◆ TASK REQUIREMENTS ◆
When a line in the records contains the string "baseFrequency", copy that line.

◆ DATA TO USE ◆
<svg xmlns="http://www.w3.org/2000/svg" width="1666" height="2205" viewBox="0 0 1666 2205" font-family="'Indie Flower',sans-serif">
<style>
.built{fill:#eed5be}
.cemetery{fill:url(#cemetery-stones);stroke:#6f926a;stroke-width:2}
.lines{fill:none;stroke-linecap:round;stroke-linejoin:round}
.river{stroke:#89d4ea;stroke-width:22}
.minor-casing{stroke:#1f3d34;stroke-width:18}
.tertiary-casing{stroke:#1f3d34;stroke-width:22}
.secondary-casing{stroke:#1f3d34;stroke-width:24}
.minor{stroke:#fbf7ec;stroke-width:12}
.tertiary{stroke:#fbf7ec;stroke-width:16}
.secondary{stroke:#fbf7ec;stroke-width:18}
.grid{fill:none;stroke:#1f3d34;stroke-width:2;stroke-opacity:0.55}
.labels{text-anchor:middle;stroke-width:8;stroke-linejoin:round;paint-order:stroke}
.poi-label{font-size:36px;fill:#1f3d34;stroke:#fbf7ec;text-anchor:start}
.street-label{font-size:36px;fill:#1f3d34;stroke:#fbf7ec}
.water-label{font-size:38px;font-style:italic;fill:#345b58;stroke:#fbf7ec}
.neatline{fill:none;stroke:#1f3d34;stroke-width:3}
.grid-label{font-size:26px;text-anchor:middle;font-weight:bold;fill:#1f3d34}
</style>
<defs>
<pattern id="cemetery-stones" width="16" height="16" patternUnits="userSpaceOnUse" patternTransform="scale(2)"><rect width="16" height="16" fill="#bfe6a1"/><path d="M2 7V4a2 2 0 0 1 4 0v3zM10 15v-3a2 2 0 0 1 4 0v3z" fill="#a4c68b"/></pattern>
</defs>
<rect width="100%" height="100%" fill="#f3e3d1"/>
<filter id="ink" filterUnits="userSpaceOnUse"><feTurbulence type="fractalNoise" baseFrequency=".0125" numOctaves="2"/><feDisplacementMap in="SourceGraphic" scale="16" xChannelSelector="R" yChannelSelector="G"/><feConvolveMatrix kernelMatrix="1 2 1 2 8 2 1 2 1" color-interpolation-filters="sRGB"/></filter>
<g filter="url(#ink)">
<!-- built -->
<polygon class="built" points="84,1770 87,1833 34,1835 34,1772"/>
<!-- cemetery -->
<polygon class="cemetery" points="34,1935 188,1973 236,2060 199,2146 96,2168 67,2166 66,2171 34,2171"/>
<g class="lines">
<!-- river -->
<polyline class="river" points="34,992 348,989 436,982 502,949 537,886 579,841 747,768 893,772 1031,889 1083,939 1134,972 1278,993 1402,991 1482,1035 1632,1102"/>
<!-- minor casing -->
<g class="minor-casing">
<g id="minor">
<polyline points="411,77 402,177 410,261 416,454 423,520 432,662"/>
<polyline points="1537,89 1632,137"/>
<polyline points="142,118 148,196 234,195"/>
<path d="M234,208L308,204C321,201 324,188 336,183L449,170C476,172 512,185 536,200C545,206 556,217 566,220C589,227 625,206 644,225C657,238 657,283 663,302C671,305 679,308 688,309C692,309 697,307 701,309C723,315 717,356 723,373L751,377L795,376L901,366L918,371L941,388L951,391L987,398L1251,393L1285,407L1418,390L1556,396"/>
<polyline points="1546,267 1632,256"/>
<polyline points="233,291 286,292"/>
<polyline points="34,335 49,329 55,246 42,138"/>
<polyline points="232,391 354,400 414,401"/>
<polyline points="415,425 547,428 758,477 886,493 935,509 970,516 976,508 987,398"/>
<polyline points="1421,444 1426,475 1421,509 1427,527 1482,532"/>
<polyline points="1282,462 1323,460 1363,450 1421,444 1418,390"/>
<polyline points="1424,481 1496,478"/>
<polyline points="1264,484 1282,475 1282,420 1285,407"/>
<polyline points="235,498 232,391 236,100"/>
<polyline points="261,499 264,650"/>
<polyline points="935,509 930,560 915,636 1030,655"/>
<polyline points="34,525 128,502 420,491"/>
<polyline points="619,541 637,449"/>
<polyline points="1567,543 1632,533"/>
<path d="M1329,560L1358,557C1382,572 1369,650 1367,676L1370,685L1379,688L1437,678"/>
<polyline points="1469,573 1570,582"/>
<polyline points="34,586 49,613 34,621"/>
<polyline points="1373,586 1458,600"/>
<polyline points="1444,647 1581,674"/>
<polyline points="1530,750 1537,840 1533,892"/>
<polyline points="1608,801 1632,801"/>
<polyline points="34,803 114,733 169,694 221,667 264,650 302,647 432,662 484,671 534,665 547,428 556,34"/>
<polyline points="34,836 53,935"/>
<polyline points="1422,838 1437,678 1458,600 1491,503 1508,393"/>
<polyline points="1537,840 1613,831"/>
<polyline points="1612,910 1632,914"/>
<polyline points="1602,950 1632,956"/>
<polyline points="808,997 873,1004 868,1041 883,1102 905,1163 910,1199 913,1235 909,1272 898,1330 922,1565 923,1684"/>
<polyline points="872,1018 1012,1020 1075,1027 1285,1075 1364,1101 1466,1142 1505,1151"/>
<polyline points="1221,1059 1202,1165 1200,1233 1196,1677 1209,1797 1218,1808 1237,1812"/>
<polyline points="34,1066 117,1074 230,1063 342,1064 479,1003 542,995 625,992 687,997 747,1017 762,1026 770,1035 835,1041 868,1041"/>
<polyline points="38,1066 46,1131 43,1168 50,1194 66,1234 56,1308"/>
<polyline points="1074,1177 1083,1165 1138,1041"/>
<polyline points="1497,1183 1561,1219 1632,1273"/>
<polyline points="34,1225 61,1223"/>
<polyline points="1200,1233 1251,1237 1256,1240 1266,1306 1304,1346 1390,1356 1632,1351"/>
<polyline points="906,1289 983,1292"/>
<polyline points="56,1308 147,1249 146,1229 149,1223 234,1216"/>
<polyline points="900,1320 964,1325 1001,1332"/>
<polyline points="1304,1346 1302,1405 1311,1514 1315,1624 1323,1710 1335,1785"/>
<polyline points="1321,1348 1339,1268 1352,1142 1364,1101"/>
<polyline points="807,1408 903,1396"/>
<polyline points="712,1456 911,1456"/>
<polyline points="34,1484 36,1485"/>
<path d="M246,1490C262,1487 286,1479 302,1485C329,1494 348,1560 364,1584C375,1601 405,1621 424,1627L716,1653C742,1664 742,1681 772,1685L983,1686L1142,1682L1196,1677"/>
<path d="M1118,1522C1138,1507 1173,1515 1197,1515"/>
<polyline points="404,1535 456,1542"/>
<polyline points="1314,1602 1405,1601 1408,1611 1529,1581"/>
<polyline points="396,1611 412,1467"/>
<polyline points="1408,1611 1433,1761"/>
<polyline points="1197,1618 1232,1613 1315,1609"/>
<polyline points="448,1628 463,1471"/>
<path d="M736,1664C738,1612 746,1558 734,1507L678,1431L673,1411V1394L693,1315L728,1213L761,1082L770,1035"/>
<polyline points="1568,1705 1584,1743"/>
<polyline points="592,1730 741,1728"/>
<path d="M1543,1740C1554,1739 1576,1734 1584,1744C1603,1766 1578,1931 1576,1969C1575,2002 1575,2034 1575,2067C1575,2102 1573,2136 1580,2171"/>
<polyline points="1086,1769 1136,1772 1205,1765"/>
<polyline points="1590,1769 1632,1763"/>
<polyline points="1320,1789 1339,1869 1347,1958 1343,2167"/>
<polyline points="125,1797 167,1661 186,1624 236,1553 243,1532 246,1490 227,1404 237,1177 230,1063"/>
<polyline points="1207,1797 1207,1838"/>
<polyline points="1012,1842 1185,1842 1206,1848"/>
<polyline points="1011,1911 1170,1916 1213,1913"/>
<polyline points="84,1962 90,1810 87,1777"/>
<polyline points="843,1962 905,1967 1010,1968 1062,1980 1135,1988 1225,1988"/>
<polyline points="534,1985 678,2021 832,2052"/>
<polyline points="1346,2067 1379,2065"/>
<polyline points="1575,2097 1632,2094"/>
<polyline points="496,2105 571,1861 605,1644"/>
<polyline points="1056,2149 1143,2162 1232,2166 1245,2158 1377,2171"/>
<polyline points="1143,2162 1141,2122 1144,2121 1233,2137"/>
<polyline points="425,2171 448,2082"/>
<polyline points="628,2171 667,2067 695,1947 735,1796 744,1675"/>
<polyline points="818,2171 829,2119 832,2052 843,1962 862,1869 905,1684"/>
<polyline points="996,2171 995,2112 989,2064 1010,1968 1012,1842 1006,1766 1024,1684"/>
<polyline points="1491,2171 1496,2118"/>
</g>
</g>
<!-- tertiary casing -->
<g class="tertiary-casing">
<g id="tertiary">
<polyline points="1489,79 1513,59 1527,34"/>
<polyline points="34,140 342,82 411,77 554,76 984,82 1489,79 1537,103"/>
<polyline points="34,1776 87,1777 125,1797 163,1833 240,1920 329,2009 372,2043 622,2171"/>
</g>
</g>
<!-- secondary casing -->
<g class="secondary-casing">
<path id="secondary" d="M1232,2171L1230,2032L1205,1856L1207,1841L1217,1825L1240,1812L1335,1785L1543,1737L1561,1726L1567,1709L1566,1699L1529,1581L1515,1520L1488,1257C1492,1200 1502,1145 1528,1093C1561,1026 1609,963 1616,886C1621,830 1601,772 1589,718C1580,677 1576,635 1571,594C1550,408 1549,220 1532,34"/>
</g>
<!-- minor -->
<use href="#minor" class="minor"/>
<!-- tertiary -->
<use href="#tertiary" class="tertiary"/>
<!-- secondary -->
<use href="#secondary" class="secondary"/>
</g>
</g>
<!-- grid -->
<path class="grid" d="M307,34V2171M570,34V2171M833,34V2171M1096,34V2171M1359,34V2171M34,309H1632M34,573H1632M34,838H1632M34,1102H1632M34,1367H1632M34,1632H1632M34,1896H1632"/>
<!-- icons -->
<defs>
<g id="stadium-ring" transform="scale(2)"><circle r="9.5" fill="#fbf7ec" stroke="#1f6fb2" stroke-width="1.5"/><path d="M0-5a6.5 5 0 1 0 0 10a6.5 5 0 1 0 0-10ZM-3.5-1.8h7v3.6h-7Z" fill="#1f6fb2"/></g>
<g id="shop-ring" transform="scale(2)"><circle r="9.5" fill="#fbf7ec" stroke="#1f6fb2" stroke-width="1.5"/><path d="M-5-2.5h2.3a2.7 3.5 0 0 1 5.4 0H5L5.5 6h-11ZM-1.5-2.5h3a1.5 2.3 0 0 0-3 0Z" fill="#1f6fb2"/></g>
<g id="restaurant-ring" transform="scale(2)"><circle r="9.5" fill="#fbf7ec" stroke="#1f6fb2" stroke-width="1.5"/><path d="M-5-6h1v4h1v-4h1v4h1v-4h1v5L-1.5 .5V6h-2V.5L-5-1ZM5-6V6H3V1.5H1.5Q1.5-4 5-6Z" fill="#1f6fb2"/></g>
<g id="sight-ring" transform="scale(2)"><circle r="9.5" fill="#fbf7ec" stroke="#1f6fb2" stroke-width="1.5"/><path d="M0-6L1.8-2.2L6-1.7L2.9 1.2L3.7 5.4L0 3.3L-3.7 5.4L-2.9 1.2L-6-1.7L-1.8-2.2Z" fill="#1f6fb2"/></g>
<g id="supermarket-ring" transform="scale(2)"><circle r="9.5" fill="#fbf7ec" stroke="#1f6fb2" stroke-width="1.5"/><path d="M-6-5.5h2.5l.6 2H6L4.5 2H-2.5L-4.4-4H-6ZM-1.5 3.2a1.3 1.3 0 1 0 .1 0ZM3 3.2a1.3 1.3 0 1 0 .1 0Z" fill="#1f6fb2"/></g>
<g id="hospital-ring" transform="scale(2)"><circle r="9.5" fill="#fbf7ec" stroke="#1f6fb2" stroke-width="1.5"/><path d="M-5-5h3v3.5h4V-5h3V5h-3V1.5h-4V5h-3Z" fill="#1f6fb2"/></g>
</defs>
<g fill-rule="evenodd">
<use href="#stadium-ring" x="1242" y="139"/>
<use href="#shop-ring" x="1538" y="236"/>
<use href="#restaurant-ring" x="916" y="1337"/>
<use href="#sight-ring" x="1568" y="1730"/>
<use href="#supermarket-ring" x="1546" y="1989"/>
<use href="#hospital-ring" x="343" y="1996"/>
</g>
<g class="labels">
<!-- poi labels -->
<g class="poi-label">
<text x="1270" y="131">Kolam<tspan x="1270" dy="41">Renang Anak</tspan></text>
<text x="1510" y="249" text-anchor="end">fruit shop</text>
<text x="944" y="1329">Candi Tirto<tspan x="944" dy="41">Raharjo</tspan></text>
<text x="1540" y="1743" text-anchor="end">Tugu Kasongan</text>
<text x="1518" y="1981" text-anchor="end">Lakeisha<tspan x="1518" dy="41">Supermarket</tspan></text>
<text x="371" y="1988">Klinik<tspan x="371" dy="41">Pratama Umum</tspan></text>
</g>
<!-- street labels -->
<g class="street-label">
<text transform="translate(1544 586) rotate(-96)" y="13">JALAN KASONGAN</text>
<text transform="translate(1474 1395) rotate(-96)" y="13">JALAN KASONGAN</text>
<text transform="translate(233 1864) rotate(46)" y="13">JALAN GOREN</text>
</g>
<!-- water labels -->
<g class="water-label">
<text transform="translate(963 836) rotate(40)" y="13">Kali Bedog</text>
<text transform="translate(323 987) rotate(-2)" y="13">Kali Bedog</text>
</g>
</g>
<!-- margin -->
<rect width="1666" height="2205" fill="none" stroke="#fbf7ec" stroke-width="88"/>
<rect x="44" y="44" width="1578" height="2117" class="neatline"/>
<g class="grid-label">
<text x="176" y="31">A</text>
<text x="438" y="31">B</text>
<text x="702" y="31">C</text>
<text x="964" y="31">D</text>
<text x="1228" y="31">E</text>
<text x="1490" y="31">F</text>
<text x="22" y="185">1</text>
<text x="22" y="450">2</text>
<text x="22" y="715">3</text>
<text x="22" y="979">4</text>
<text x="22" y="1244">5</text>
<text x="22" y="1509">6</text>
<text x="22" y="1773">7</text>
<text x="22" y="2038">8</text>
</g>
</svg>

* * *

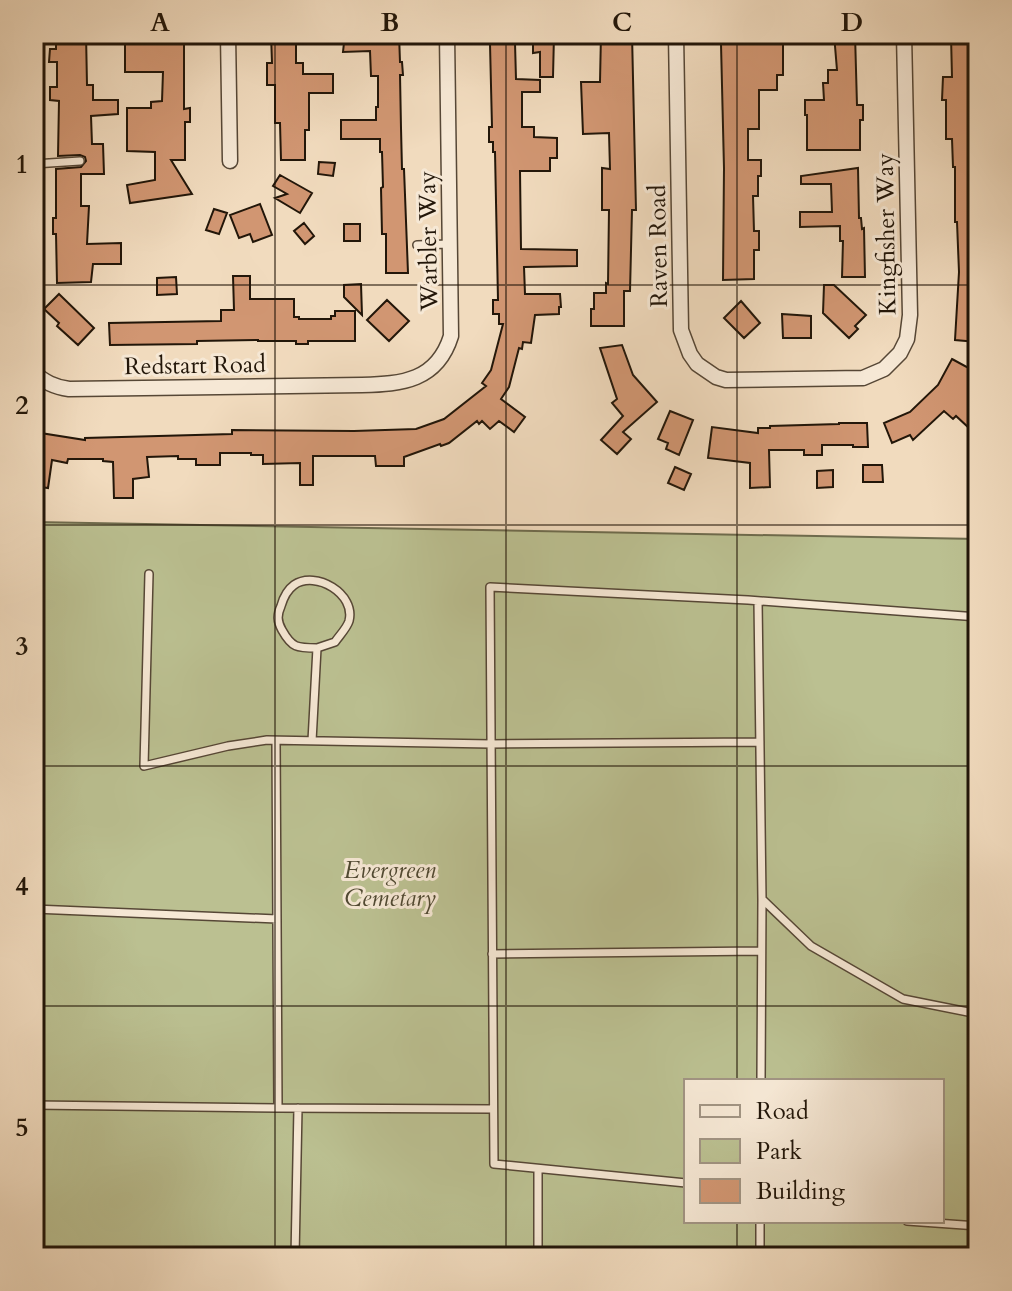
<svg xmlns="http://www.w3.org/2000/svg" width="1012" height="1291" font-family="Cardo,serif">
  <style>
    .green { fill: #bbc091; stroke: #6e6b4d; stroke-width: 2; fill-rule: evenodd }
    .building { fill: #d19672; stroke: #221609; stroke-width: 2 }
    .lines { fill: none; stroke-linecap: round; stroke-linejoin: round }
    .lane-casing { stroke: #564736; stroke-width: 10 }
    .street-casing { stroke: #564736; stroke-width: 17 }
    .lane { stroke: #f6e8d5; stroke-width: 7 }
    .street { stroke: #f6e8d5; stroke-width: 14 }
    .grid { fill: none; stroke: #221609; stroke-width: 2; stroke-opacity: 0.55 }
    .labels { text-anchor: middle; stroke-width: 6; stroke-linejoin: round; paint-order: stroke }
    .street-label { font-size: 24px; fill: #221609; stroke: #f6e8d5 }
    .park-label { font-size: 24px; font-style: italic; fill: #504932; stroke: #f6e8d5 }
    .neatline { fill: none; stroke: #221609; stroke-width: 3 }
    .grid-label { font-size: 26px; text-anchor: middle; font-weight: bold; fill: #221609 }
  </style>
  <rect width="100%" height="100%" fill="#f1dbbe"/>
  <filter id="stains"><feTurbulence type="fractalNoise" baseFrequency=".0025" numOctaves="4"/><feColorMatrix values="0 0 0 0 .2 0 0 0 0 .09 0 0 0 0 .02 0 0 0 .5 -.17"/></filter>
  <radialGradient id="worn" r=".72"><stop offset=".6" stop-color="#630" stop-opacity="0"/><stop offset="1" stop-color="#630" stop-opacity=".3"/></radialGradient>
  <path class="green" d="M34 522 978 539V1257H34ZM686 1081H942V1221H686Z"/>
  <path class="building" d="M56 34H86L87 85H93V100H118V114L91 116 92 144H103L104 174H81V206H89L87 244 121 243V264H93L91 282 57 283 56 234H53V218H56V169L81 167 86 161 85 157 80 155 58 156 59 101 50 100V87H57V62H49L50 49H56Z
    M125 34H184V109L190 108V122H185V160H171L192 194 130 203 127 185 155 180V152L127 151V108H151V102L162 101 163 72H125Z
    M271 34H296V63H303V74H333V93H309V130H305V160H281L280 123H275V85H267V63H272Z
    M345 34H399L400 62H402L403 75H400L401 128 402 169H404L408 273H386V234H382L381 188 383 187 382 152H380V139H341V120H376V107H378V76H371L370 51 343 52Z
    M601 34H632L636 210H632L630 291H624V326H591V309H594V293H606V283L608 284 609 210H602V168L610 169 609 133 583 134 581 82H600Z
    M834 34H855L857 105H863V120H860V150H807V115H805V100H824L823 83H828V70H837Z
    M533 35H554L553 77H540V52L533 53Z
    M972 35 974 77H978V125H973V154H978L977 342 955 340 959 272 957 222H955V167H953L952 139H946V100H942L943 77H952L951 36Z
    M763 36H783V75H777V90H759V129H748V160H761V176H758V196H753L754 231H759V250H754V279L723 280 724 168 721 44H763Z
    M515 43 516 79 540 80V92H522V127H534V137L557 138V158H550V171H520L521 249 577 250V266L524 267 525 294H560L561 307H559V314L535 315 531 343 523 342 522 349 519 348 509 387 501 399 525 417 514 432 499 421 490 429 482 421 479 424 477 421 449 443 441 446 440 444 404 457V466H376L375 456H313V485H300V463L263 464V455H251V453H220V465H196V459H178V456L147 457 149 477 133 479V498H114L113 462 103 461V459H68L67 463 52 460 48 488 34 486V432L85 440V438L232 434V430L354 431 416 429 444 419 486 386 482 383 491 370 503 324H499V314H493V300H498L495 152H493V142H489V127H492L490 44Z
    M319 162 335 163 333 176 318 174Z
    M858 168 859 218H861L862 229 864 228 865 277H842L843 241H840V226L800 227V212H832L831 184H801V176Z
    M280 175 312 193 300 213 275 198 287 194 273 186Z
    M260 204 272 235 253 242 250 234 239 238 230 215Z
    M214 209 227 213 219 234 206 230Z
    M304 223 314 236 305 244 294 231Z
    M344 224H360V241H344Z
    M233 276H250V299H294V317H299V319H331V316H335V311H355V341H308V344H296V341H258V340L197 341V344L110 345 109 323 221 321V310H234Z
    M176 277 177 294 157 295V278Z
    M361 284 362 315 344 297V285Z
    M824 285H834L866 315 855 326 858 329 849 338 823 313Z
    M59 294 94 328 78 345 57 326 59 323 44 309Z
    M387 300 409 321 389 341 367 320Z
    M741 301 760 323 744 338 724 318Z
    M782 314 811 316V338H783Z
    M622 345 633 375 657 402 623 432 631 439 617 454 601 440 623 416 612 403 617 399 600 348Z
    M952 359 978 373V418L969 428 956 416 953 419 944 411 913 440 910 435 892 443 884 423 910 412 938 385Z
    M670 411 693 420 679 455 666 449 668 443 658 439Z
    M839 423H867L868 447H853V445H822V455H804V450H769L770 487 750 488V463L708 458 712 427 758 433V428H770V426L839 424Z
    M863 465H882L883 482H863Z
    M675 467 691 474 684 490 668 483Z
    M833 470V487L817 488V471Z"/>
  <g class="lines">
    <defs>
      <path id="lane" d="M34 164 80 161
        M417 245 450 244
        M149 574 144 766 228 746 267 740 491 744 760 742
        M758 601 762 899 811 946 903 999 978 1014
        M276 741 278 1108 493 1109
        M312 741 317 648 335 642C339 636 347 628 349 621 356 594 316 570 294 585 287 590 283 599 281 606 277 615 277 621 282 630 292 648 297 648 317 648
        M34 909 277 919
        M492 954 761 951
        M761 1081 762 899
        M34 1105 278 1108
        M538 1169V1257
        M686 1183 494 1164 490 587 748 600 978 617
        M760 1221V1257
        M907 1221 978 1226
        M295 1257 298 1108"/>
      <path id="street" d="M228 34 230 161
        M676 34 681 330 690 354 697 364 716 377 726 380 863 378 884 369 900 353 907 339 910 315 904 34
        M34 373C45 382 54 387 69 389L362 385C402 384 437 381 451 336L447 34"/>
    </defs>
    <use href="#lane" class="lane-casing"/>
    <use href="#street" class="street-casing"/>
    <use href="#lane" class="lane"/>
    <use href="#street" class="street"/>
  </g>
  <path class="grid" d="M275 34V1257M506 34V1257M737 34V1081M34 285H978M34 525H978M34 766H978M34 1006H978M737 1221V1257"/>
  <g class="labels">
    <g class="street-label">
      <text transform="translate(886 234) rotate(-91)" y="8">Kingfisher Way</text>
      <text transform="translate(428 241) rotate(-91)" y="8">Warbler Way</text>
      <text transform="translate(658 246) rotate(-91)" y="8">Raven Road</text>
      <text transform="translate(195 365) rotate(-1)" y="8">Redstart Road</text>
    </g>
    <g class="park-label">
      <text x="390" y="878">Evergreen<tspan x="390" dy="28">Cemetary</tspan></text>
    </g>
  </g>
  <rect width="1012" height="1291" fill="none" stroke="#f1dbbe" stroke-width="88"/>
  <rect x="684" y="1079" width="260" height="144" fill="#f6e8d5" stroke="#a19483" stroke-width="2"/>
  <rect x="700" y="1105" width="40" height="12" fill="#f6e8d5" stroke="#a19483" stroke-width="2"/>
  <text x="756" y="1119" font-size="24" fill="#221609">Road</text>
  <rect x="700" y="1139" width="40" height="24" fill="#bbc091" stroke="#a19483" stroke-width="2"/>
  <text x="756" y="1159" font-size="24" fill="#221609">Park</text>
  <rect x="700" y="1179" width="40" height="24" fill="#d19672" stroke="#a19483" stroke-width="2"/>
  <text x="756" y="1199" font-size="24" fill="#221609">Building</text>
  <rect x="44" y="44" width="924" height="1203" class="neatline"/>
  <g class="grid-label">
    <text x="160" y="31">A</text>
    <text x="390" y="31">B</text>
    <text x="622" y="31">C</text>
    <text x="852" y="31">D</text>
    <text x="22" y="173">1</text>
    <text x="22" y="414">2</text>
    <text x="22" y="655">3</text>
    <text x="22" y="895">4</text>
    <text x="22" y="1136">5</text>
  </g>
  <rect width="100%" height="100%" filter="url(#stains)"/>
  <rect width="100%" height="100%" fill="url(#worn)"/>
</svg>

◆ RESULT FOR THIS TASK ◆
<filter id="ink" filterUnits="userSpaceOnUse"><feTurbulence type="fractalNoise" baseFrequency=".0125" numOctaves="2"/><feDisplacementMap in="SourceGraphic" scale="16" xChannelSelector="R" yChannelSelector="G"/><feConvolveMatrix kernelMatrix="1 2 1 2 8 2 1 2 1" color-interpolation-filters="sRGB"/></filter>
  <filter id="stains"><feTurbulence type="fractalNoise" baseFrequency=".0025" numOctaves="4"/><feColorMatrix values="0 0 0 0 .2 0 0 0 0 .09 0 0 0 0 .02 0 0 0 .5 -.17"/></filter>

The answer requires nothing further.